Bilking, or the act of filling up and driving off without paying for it, is a serious crime in the petrol industry but figures revealed recently show that it annually costs the industry millions. The Petrol Retail Association (PRA), which represents 70% of forecourts, estimated that on average every year £30 million worth of fuel is lost due to bilking.
In order to stop this, and help free up police resources, the police chief has called for forecourts to “design out” bilking, something he believes is a feasible and immediate action.
Lowered police resources
Due to lower police resources, Lincolnshire Police was the first to announce they would not be responding directly to reports of bilking, but instead, they would act from the desk, or not at all unless a staff member was in direct danger. They would also attend the scene for aggravating factors such as larger theft or threats towards staff.
The force will continue to record all instances, but it found itself becoming a ‘civil debt collector’ and has now asked all forecourt owners to use local civil courts to gain the funds back from the theft of fuel.
The lowered police resources nationwide have meant the nearly one in five cases of bilking are not investigated or pursued by police. One such instance occurred in Grantham, where a forecourt owner, Ian Cruickshank, had his CCTV catch a thief stealing fuel, but Lincolnshire Police “didn’t follow it up.” Speaking to the Daily Mail, Mr Cruickshank said “It was clearly a theft and a blatant crime. I had clear CCTV evidence that I was being targeted by criminals. It’s infuriating.”
Forecourts nationwide have experienced an increase of up to 40% in some areas of bilking, taking the total up to over 25,000 reported cases nationwide, and the actual number will be much higher, considering the estimated £30 million a year loss estimated by the PRA.
Police chief solution
One solution proposed was to “design out” bilking by introducing forced pay at the pump or pay before fuel, something he says happens in most other countries. In the USA, for example, the pump is locked until you either insert a credit/debit card or until you have pre-paid at the till for a certain cash amount of fuel. The pump is then locked when you hit the pre-specified amount.
Simon Cole of the National Police Chiefs’ Council said that “The petroleum industry could design out bilking in 30 seconds by making people pay up front which is what they do in other countries. They don’t because the walk up in their shops is part of their business offer.”
However, this was dismissed by the commercial manager of the PRA as “not quite as simple” as it sounds. Gordon Balmer went on to say that retrofitting pumps across the UK with pay at pumps card machines could cost at the very minimum £20,000 for an average petrol station, some others quoted much higher. For most petrol stations, where profit margins are slim, a extra £20,000 cost is something most cannot afford unless they can prove a return on investment, something that is not likely.

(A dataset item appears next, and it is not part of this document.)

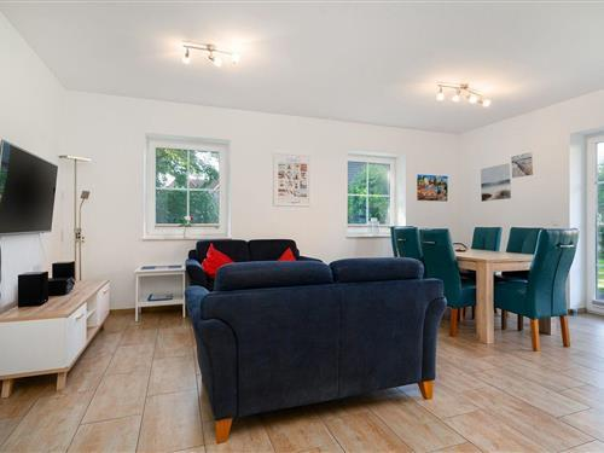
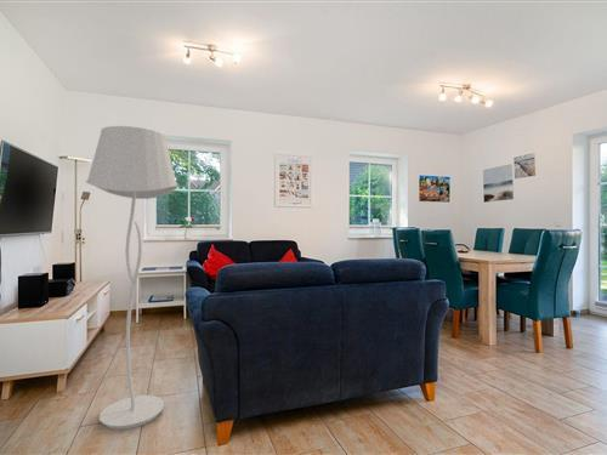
+ floor lamp [85,125,178,431]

Mr Balmer also added that up to 50% of petrol stations profits come from the convenience store itself. Profit margins are so low on fuel that for a station to survive, it needs to have an alternative source of income to be able to pay staff decent wages and create profits. It may come as a surprise to some that up to 70% of the UK forecourts are actually owned by individuals who then choose to license stores to different fuels. For example, one store could be owned by an individual but choose to sell Shell for five years, and then go on to sell Applegreen later on. Those stations owned by larger companies may be able to foot the bill for retrofitting pumps with “Pay at pump” machines but it is unlikely that independents could.
PRA suggests an option
What do you think of the police chiefs suggestion? Would you be willing to pre-pay for fuel or would you rather pay at the pump? Let us know in the comments below
The PRA released a statement condemning Mr Coles statement and instead said that the police should help to pass on responsibility to business owners of forecourts by allowing them to help pursue crimes in the civil court and save police time.
“The UK has seen a 40% reduction in filling stations over the past 15 years,” stressed Brian Madderson, head of the PRA. “Those remaining have developed their retail offer to better serve their customers, with many lost amenities from banks and post offices migrating into the store of petrol stations, particularly in rural areas.
Rather than lecturing the victims of crime, the government should be empowering responsible businesses to enforce the law where the police are too overstretched to intervene. One solution would be to give petrol retailers electronic access to the DVLA’s Vehicle Keeper database, so they can pursue drive-offs through the civil courts and ease pressure on the police.”
The PRA are suggesting to work closely with the police rather than increase pressure on the police to perform, a more economical solution surely?